### Information
* * * * * * * * *
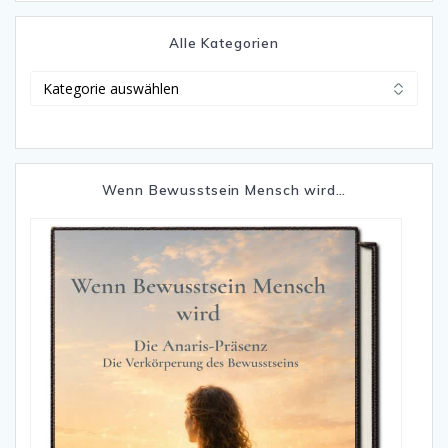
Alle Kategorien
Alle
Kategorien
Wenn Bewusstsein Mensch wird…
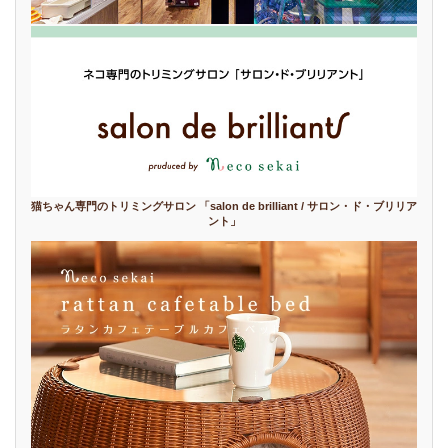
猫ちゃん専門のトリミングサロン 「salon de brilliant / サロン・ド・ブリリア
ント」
* * * * * * * * *
### What is being asked
Can you turn the lines of the records above into a Markdown table with the columns No. and Text, numbering each row, skipping blank lines, and leaving the pictures out?

### Finished exercise
| No. | Text |
|---|---|
| 1 | Alle Kategorien |
| 2 | Alle |
| 3 | Kategorien |
| 4 | Wenn Bewusstsein Mensch wird… |
| 5 | 猫ちゃん専門のトリミングサロン 「salon de brilliant / サロン・ド・ブリリア |
| 6 | ント」 |